Bibel auf der Bühne – Die Passionsspiele in St. Margarethen
Auch sie haben zu Antijudaismus und in der Folge zu Antisemitismus geführt: Passionsspiele auf der Basis der Evangelien-Bücher im Neuen Testament, die seit dem Mittelalter von Leiden und Tod des Jesus aus Nazareth erzählen. Wurden doch „die Juden“ für seinen Tod verantwortlich gemacht, obwohl Jesus von Vertretern der römischen Besatzungsmacht gekreuzigt wurde. Dabei ließe sich der Inhalt der Passion Jesu durchaus so zusammenfassen: Die Geschichte zeigt einen innerjüdischen Konflikt, Fürsprecher und Widersacher finden sich in allen Gruppen, im Hohen Rat, im einfachen Volk, im Kreis der Getreuen. Und Jesus kämpft für seinen jüdischen Glauben. Seit fast einhundert Jahren wird diese Geschichte auch im Steinbruch des burgenländischen St. Margarethen von rund 500 ehrenamtlichen Laiendarsteller:innen und Helfern plastisch dargestellt. Der Inhalt, so die Verantwortlichen, sei immer aktuell, gehe es doch um Politik und Verrat, um Hoffnung und Gemeinschaft – und um die Liebe. Heuer mit einem neuen Text, der die Passion Jesu aus der Perspektive der sogenannten Emmaus-Jünger erzählt. Also jener beiden aus der Gefolgschaft ihres Meisters Jesus, die nach seiner Kreuzigung von Jerusalem nach Emmaus unterwegs waren, und die Erfahrung der Begegnung mit dem Auferstandenen gemacht haben. Maria Harmer hat eine Vorstellung besucht und danach backstage mit einigen Darsteller:innen gesprochen.

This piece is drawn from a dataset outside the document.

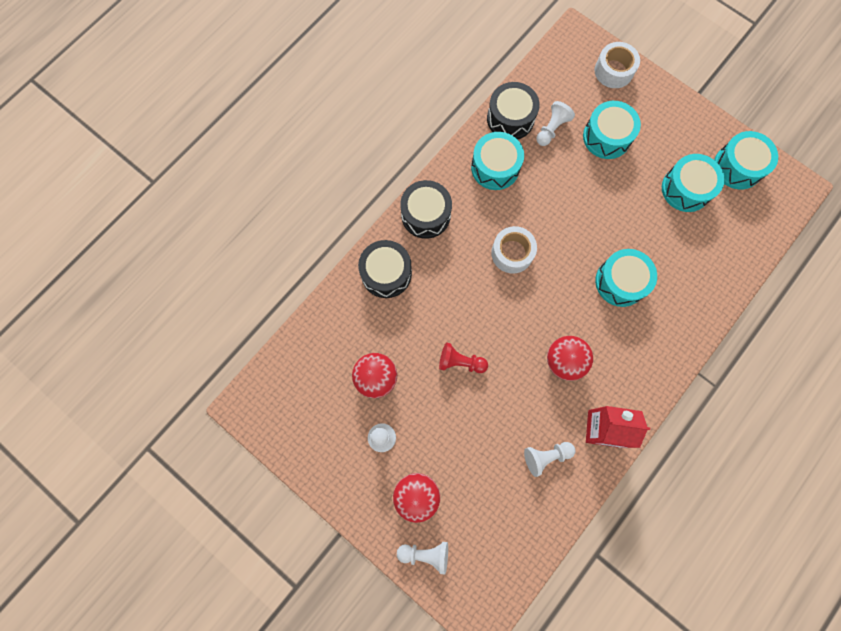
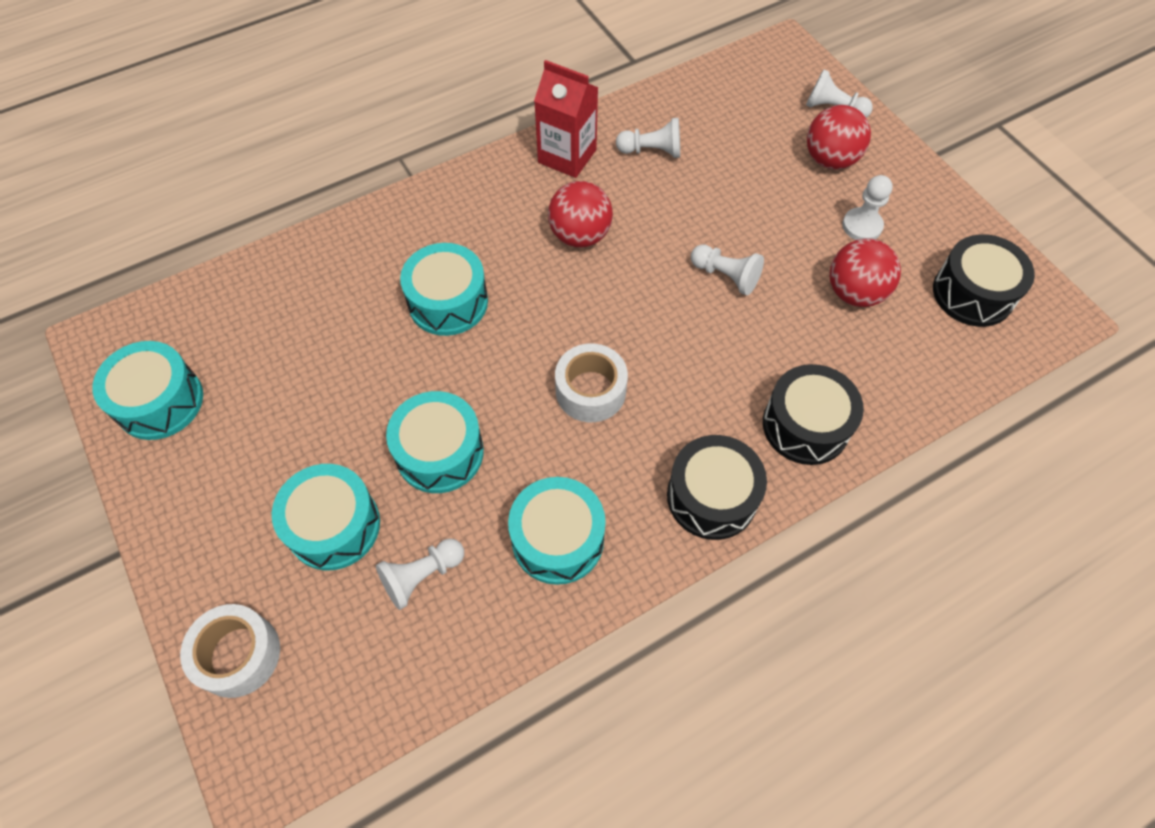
camera: 160 degrees left, 15 degrees down
(460, 362) = (726, 276): red pawn -> white pawn
(510, 118) = (487, 625): black drum -> black drum (973, 293)
(686, 189) = (264, 395): turquoise drum -> turquoise drum (439, 452)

9 x Österreich: Wien – St. Peter in Dornbach, ein Stück Salzburg in der Bundeshauptstadt
Auf Petrus aus der Gefolgschaft des Jesus aus Nazareth geht die Salzburger Erzabtei Stift St. Peter zurück, das älteste Kloster im deutschen Sprachraum, gegründet im 7. Jahrhundert. Eine „Exklave“ davon findet sich – am Stadtrand von Wien: St. Peter in Dornbach, der wahrscheinlich älteste land- und forstwirtschaftliche Betrieb der Bundeshauptstadt, liegt nur einen kurzen Fußweg von der Endstation der Straßenbahnlinie 2 entfernt in Wien-Dornbach, im 17. Bezirk. Seit über 800 Jahren wächst hier Wein und seit mittlerweile zwei Jahren ist Filip Bartenbach hier Gutsverwalter. Der gebürtige Vorarlberger kümmert sich sowohl um die acht Hektar Weingärten als auch um die Pachtgründe, die Wohnungen und die hauseigene Buschenschank. Vor allem bei der Arbeit im Gemüsegarten oder im Wienerwald findet er Ruhe und tankt Kraft. Den Titel des Gutsverwalters trägt der 29-jährige mit Ehrfurcht und Stolz. Lena Göbl hat ihn besucht und weiß von einer Lebenskunst inmitten von Weinbergen zu berichten. Ein Beitrag kurz vor „Peter und Paul“, jenem Festtag der Westkirche am 29. Juni, der den Aposteln Petrus und Paulus gewidmet ist.